* The problem *
Scan the data below and pick out the lines containing the word "SQUARE".

* Stored data *
· · ·

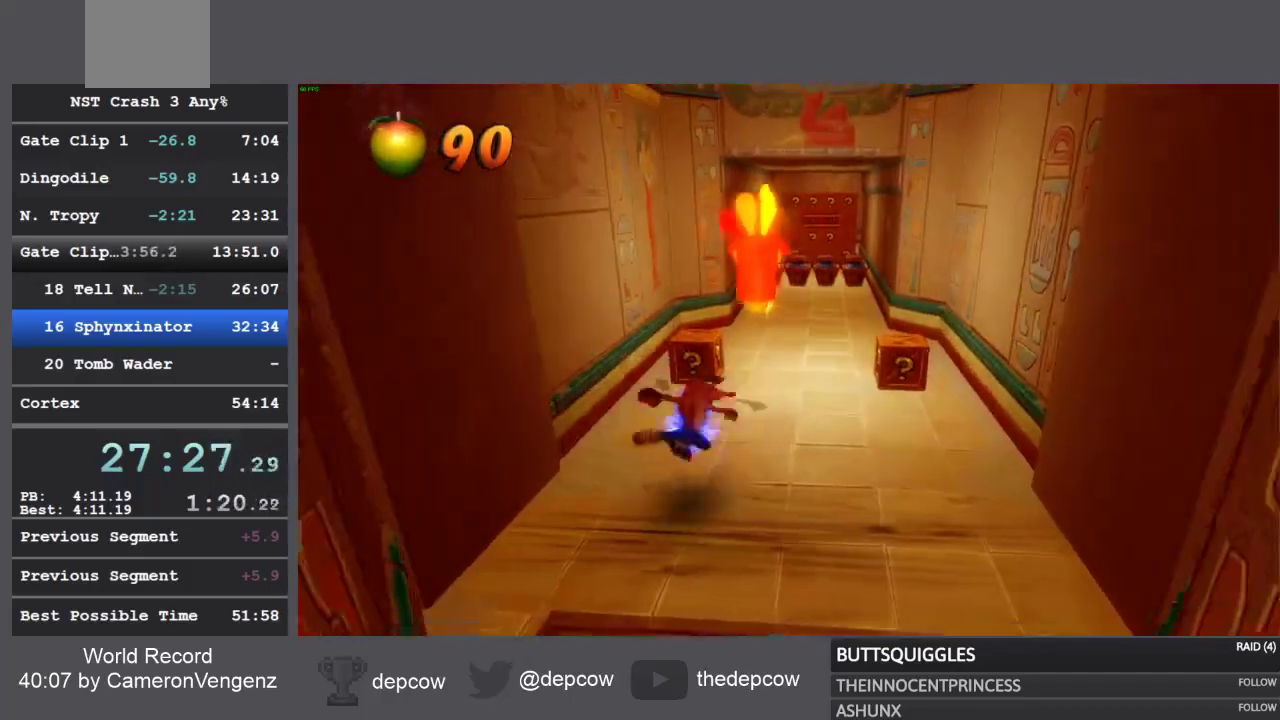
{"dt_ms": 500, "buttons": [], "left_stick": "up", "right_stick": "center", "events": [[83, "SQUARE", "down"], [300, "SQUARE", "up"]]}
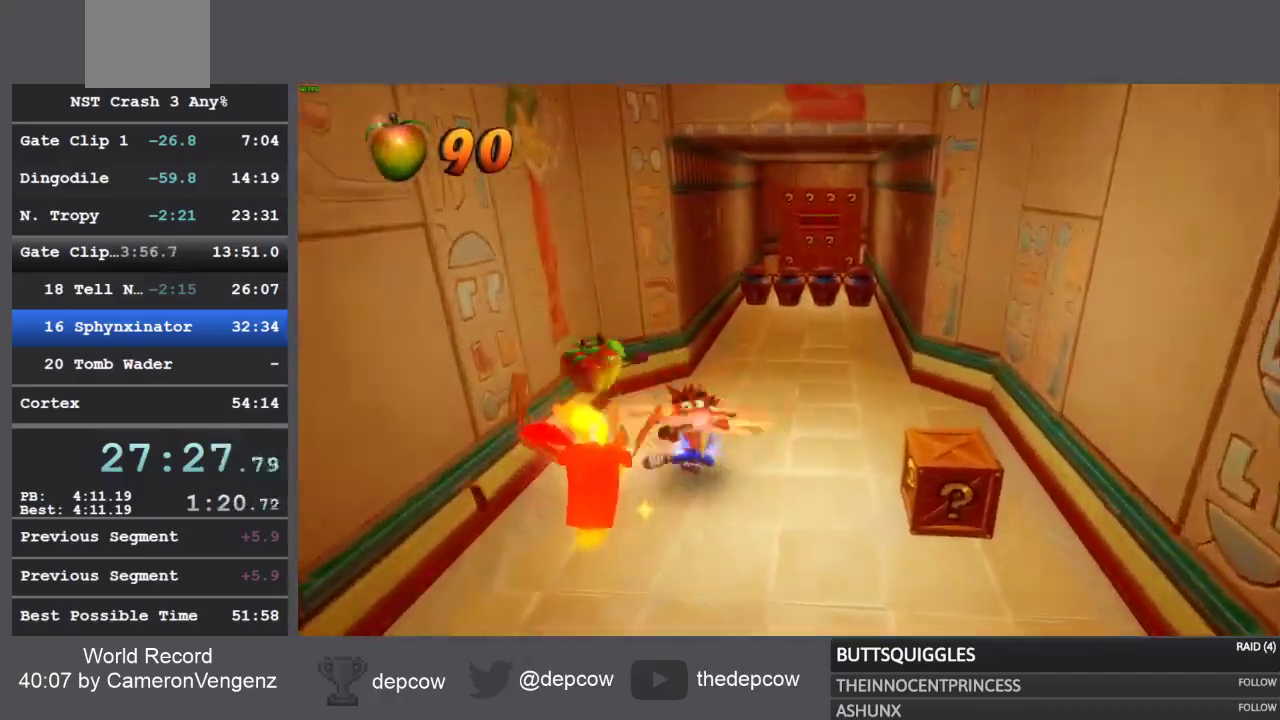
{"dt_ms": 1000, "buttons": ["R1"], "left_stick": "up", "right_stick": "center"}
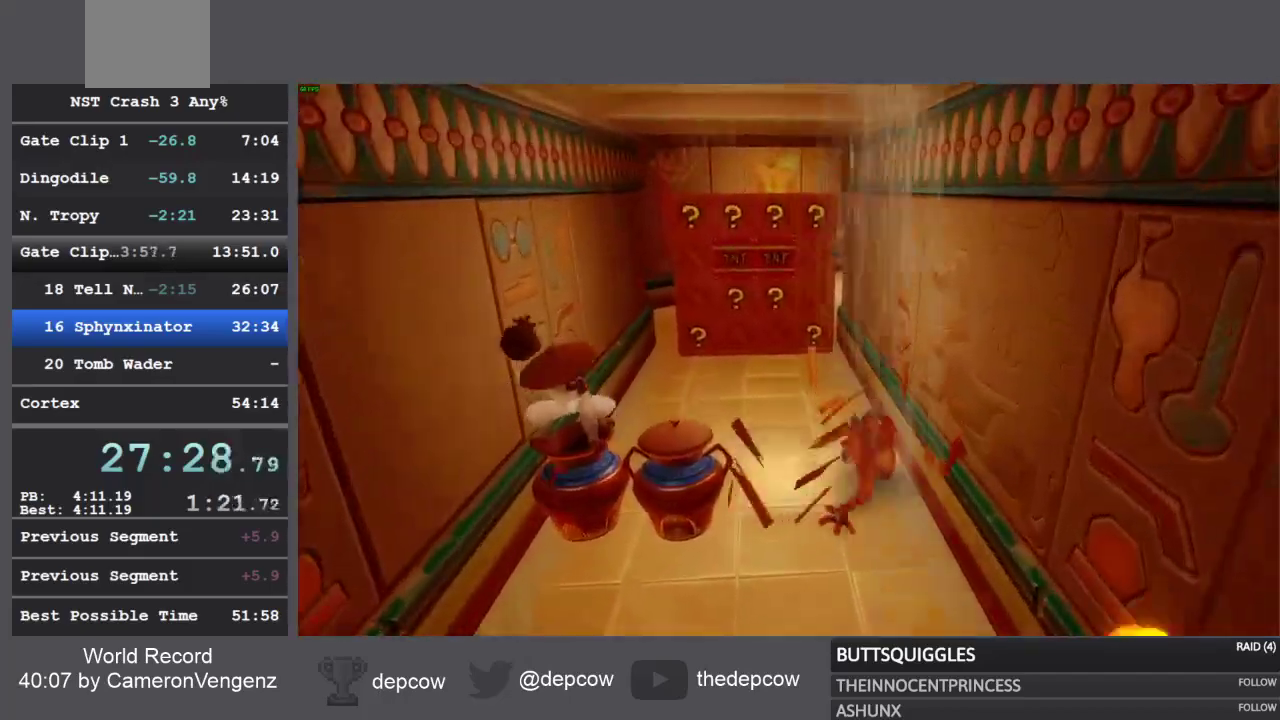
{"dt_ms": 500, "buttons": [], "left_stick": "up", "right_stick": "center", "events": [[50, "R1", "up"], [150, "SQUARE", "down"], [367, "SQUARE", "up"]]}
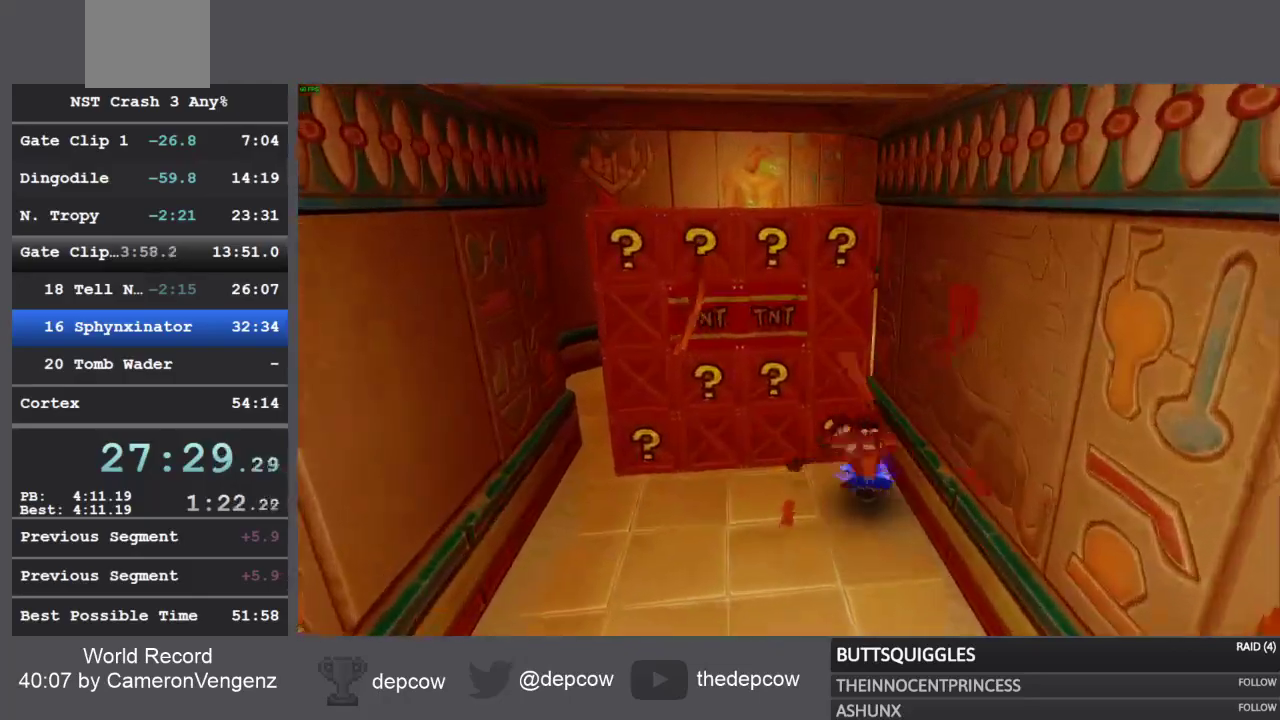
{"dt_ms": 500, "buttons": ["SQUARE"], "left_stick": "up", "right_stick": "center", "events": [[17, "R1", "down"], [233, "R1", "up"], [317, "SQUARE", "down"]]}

· · ·

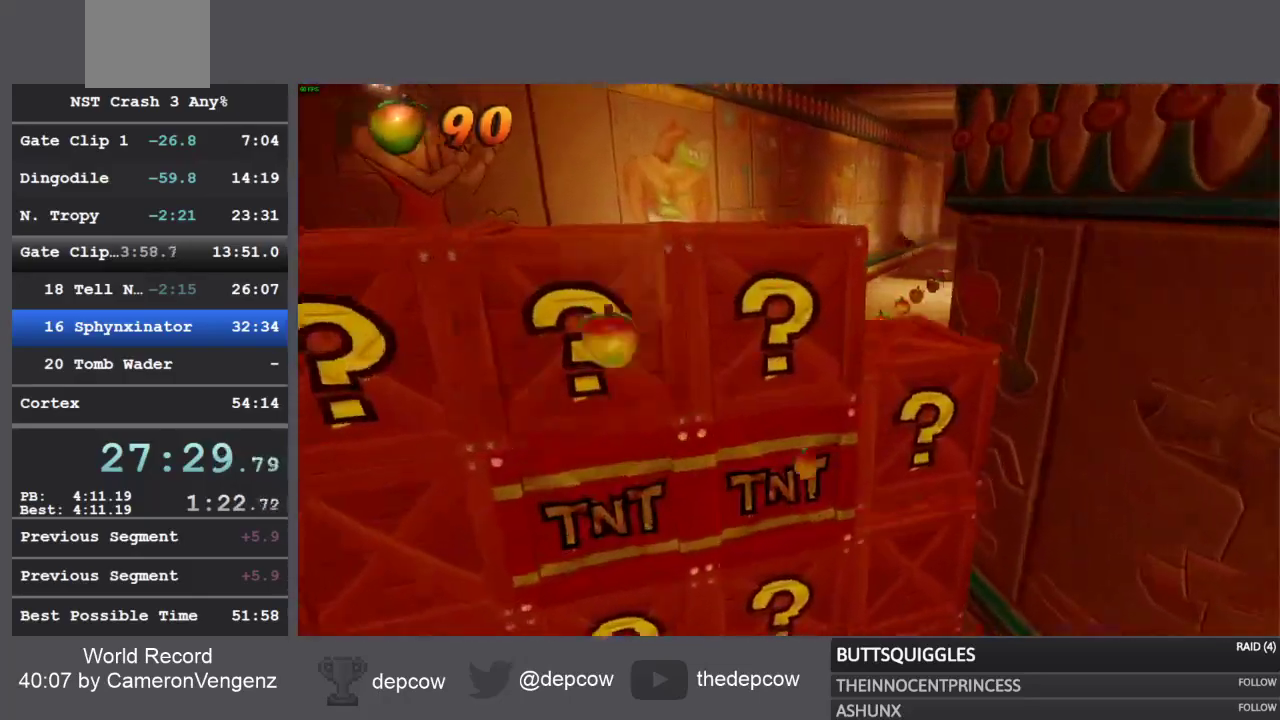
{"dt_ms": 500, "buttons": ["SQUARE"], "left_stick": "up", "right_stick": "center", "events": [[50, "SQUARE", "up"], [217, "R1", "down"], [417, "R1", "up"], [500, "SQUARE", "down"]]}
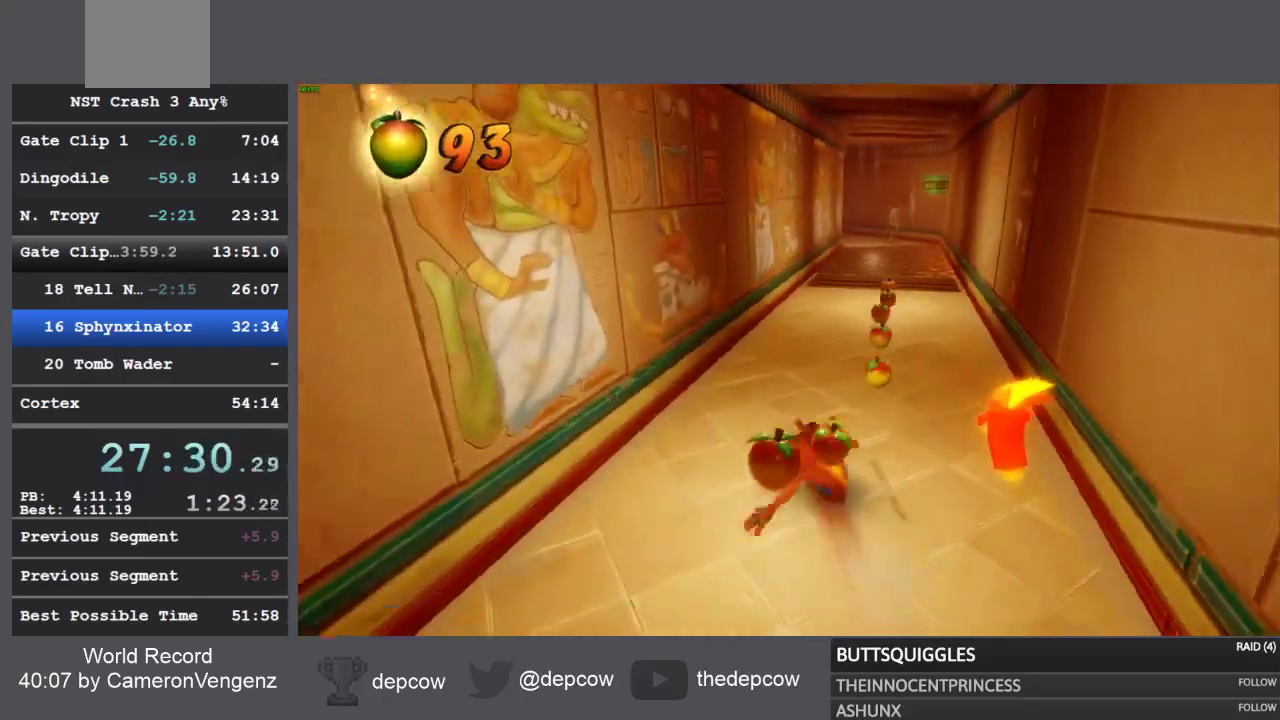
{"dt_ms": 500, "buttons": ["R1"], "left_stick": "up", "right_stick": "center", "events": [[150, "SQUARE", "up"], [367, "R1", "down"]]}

· · ·

* Exercise solution *
{"dt_ms": 500, "buttons": [], "left_stick": "up", "right_stick": "center", "events": [[83, "SQUARE", "down"], [300, "SQUARE", "up"]]}
{"dt_ms": 500, "buttons": [], "left_stick": "up", "right_stick": "center", "events": [[50, "R1", "up"], [150, "SQUARE", "down"], [367, "SQUARE", "up"]]}
{"dt_ms": 500, "buttons": ["SQUARE"], "left_stick": "up", "right_stick": "center", "events": [[17, "R1", "down"], [233, "R1", "up"], [317, "SQUARE", "down"]]}
{"dt_ms": 500, "buttons": ["SQUARE"], "left_stick": "up", "right_stick": "center", "events": [[50, "SQUARE", "up"], [217, "R1", "down"], [417, "R1", "up"], [500, "SQUARE", "down"]]}
{"dt_ms": 500, "buttons": ["R1"], "left_stick": "up", "right_stick": "center", "events": [[150, "SQUARE", "up"], [367, "R1", "down"]]}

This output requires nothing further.